Abstract

Industrial Cyber-Physical Systems (ICPS) expect assurances of timely delivery of data even during the occurrence of distinct faults. It is a challenge to manage the required bandwidth by providing resilience to link failures and dynamically changing bandwidth requirements. In this paper, we address the aforementioned challenge by exploring Software-Defined Networks (SDN). We present a framework coined SDN-RMbw (Software-Defined Networking Resilience Management for Bandwidth), which is a contract-based framework, where the components are bound to bandwidth contracts and a resilience manager. The bandwidth contracts state the bandwidth requirements of traffic flows. With each such contract, a monitor is associated, which is responsible to detect two events, run-time changes and link failures.

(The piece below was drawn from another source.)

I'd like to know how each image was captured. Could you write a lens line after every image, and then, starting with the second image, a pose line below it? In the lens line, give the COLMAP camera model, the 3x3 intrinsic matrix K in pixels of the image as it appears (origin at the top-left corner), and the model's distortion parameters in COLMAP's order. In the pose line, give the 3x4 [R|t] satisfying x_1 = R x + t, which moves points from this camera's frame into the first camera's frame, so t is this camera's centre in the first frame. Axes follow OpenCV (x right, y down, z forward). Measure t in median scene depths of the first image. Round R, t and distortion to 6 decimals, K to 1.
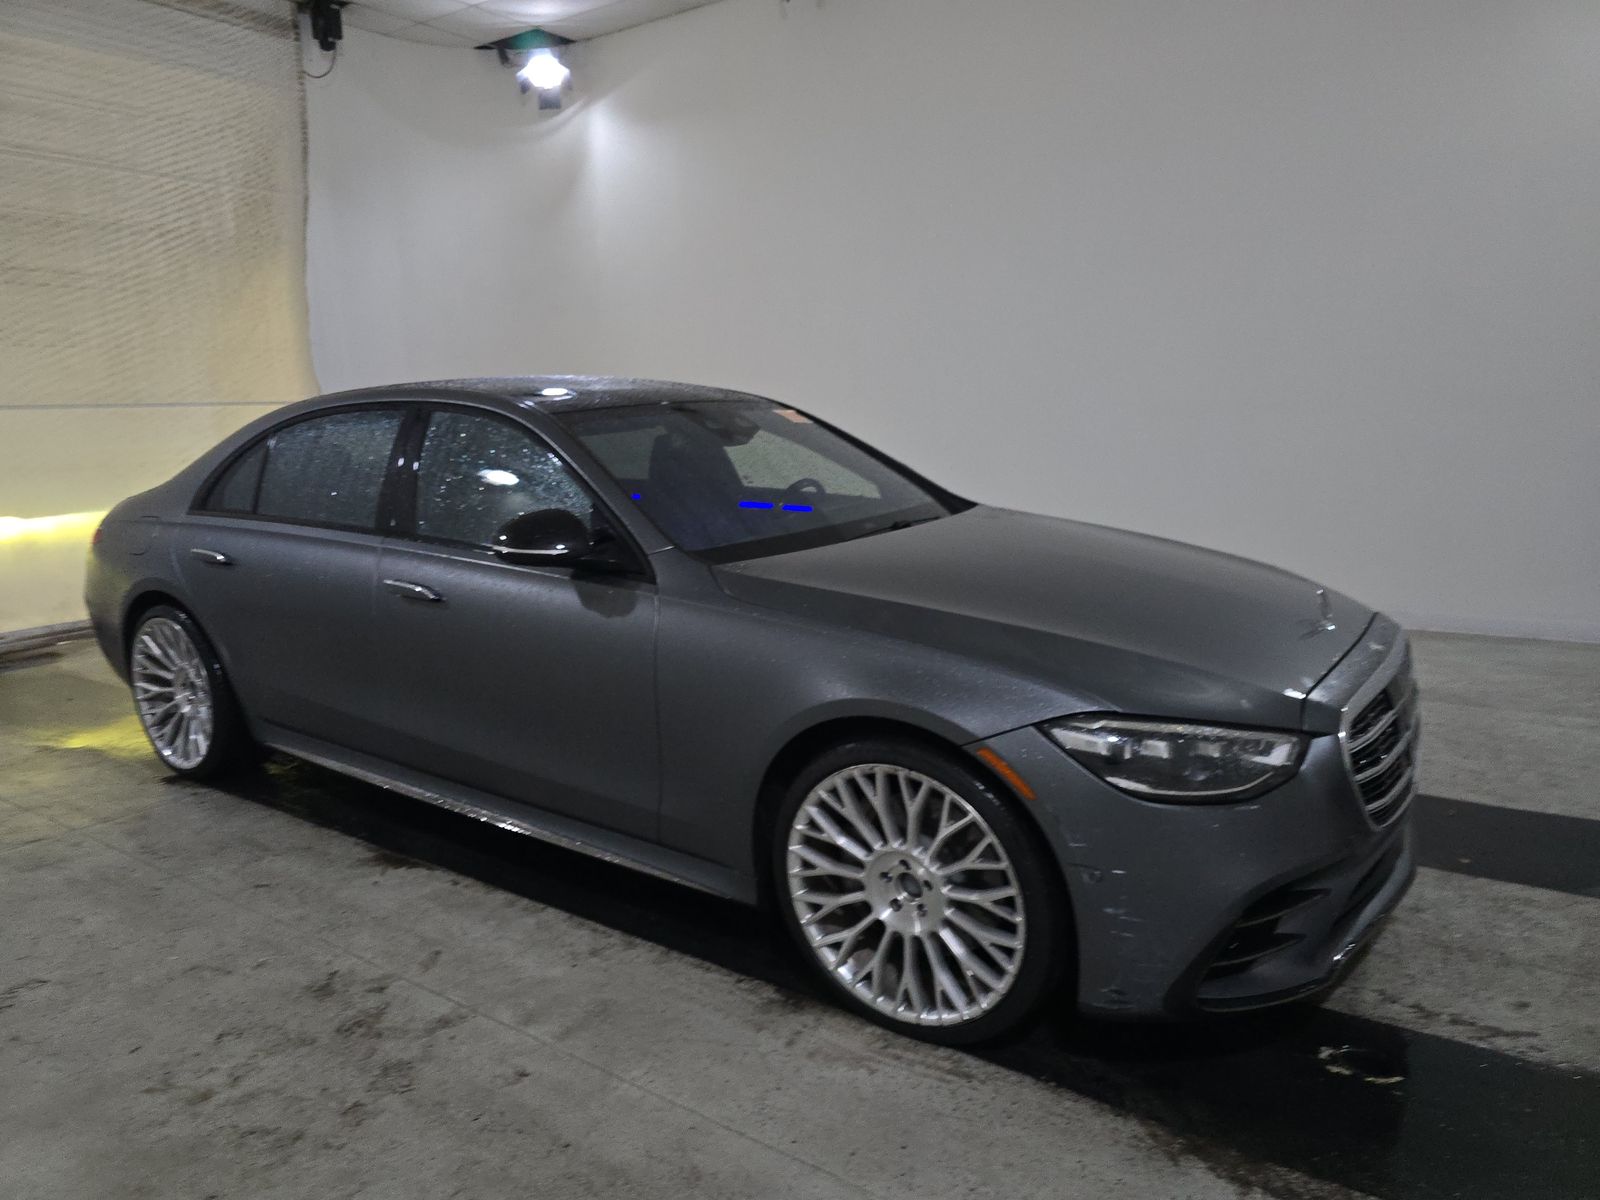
lens RADIAL K [[1079.5, 0, 805.3], [0, 1079.5, 593.1], [0, 0, 1]] dist [0.016530, -0.010761]
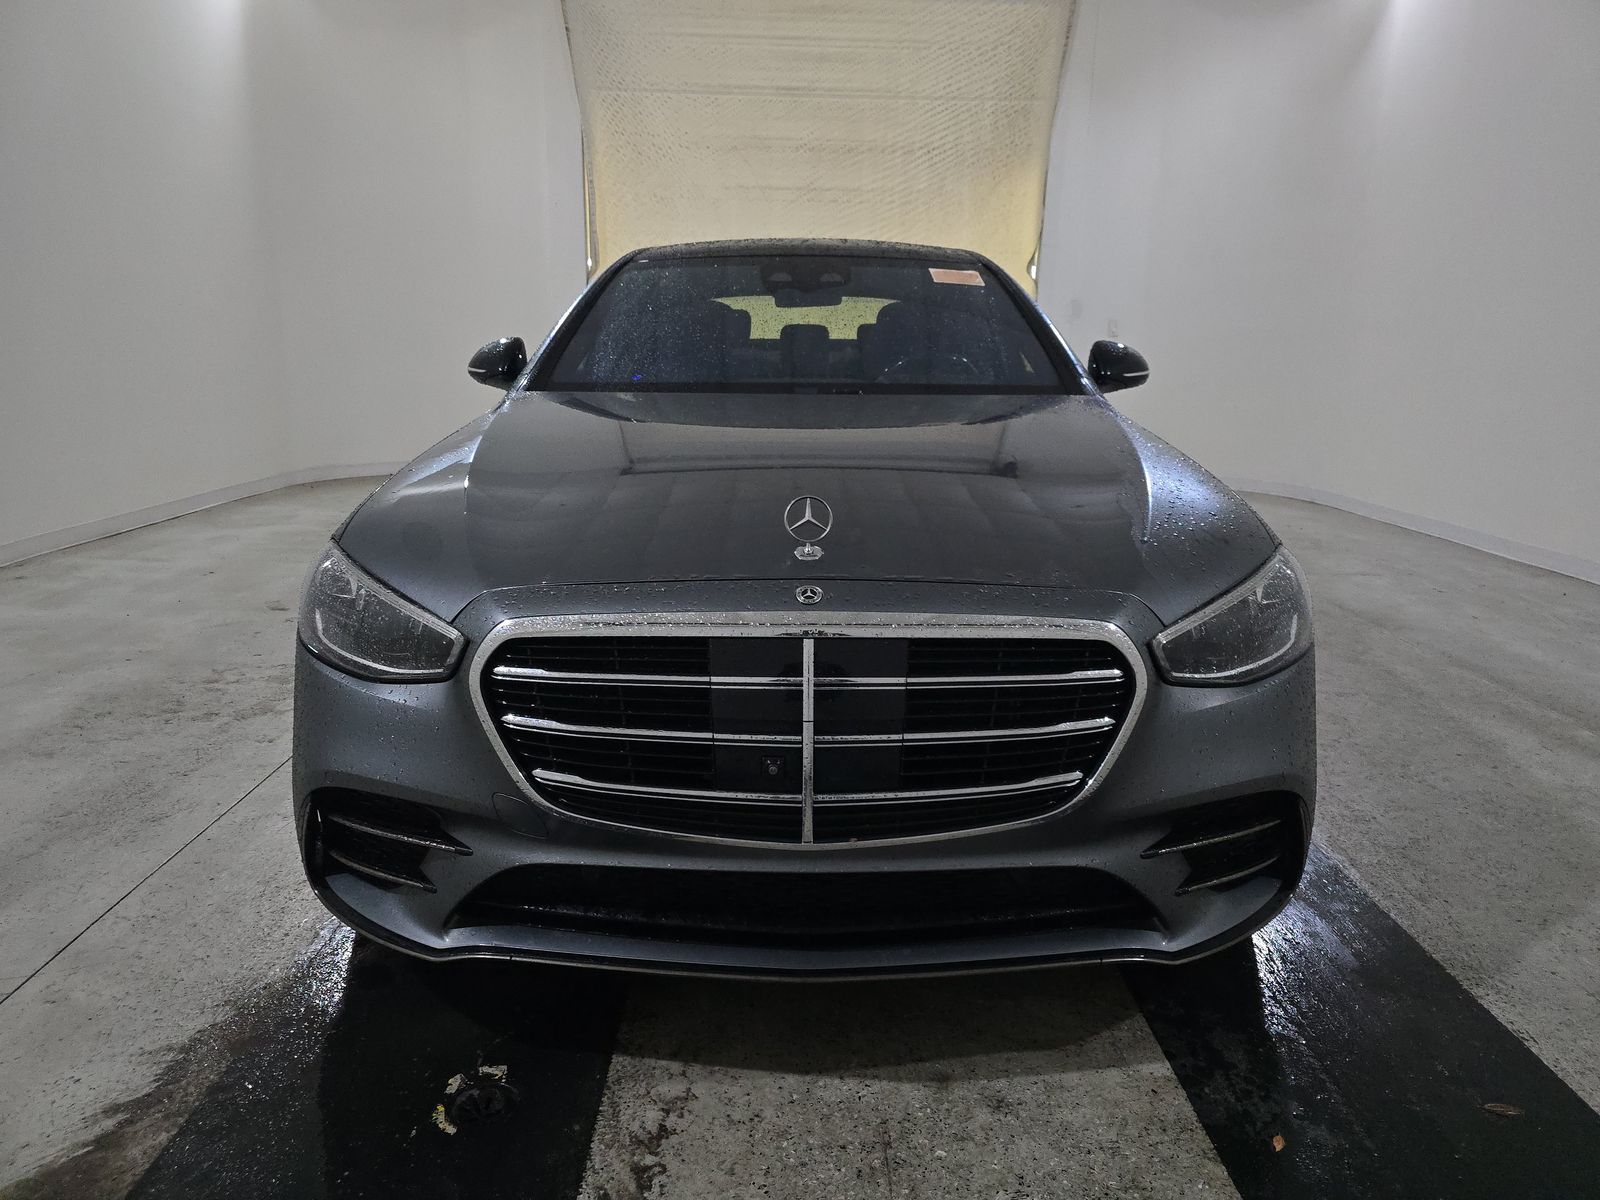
lens RADIAL K [[1079.5, 0, 804.3], [0, 1079.5, 598.0], [0, 0, 1]] dist [0.016530, -0.010761]
pose [[0.577162, 0.223348, -0.785493, 0.359011], [-0.174874, 0.973362, 0.148274, -0.013638], [0.797686, 0.051784, 0.600845, 0.226282]]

Directly after receiving the event trigger reports from the monitor, new routes are calculated by a path-finding algorithm. Based on newly calculated routes, an observer detects whether the contract requirements are still satisfied, or the contract gets violated (termed as fault). To provide resilience to such faults in the network, a resilience manager integrated with control logic decides and executes a suitable response strategy. The proposed SDN-based framework aims at providing fault-resilience as well as adapting to different network-state changes. The proposed framework is evaluated using a Ryu SDN controller on a hardware testbed. Our results show that the proposed framework provides enhanced network resilience as compared to baseline mechanisms and improves the success rate up to 21% and bandwidth up to 111 Mbps under distinct network scenarios. Furthermore, extensive experimental emulations on the Mininet tool depicts the scalability of the proposed framework.